Is oily skin genetic?
Genetics account for roughly 60% of variance in sebum excretion rate based on twin study data. Polymorphisms in the androgen receptor gene and the SRD5A1 gene (encoding 5-alpha reductase type 1) are associated with higher sebum output. Having two biological parents with oily skin raises your probability of the same trait substantially.
What is the best topical treatment for oily skin?
Topical retinoids, specifically adapalene 0.1% (available over the counter) or tretinoin 0.025-0.05% (prescription), are the best-studied topical agents for reducing sebum production. Niacinamide 2-5% is a well-tolerated adjunct. Harsh astringents and frequent washing can cause rebound oiliness and should be avoided.
Can isotretinoin permanently cure oily skin?
Isotretinoin reduces sebaceous gland size by up to 90% and sebum output by 70-80% during and after a standard 5-6 month course. Many patients experience multi-year remission. Some require a second course. It is not appropriate for mild oiliness given its side-effect profile and iPLEDGE monitoring requirements.
Does spironolactone work for oily skin in women?
Yes. Spironolactone at 100-150 mg daily reduces androgen-receptor stimulation of sebocytes. A retrospective study of 400 women found that 85% reported improved oiliness and acne at these doses. It is not used in men due to feminizing side effects. Potassium monitoring is recommended during treatment.

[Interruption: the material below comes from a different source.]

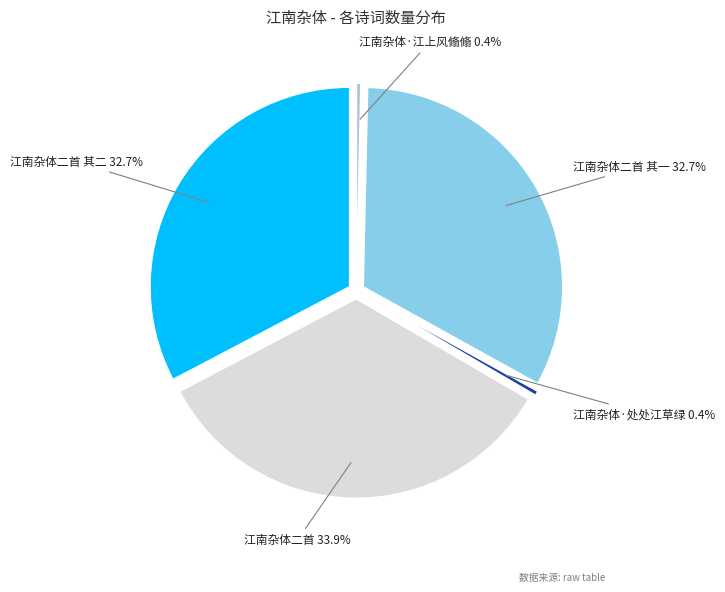

Does 江南杂体·处处江草绿 represent more than half of the total?

No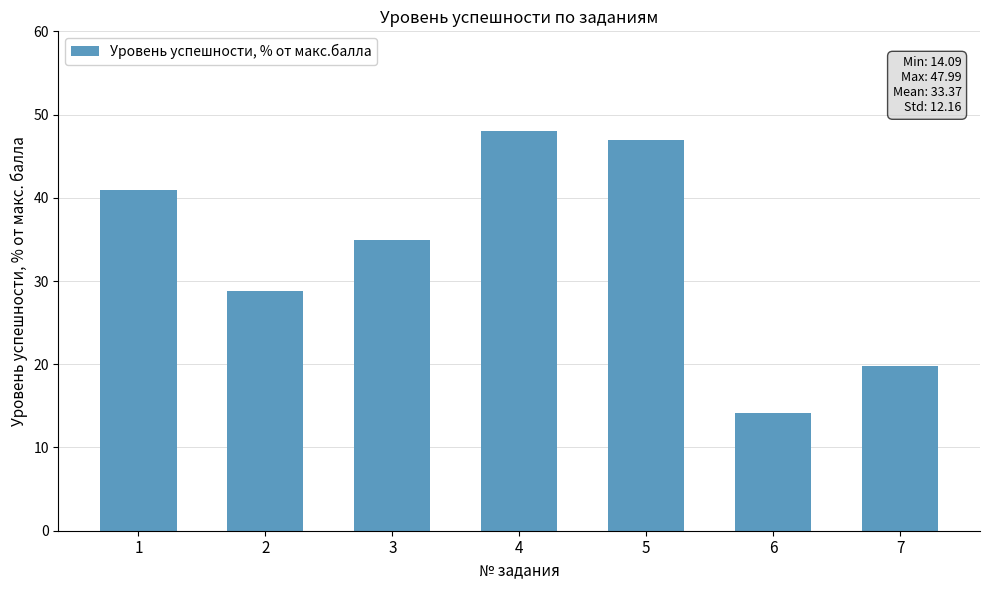

Which has a higher value, 3 or 1?

1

What makes oily skin worse in summer?
Heat and humidity both increase sebum excretion rate and slow evaporation of sebum from the skin surface. Research shows that moving from a temperate to a tropical environment raises sebum output measurably within weeks. Sweating also mixes with sebum, amplifying the oily appearance.
Can PCOS cause oily skin?
Yes. PCOS affects 6-12% of reproductive-age women and causes excess androgen production from the ovaries and adrenal glands. Elevated free testosterone and DHEA-S stimulate sebaceous glands, producing oily skin and acne. Treatment with anti-androgenic contraceptives or spironolactone addresses both the underlying androgen excess and the skin symptoms.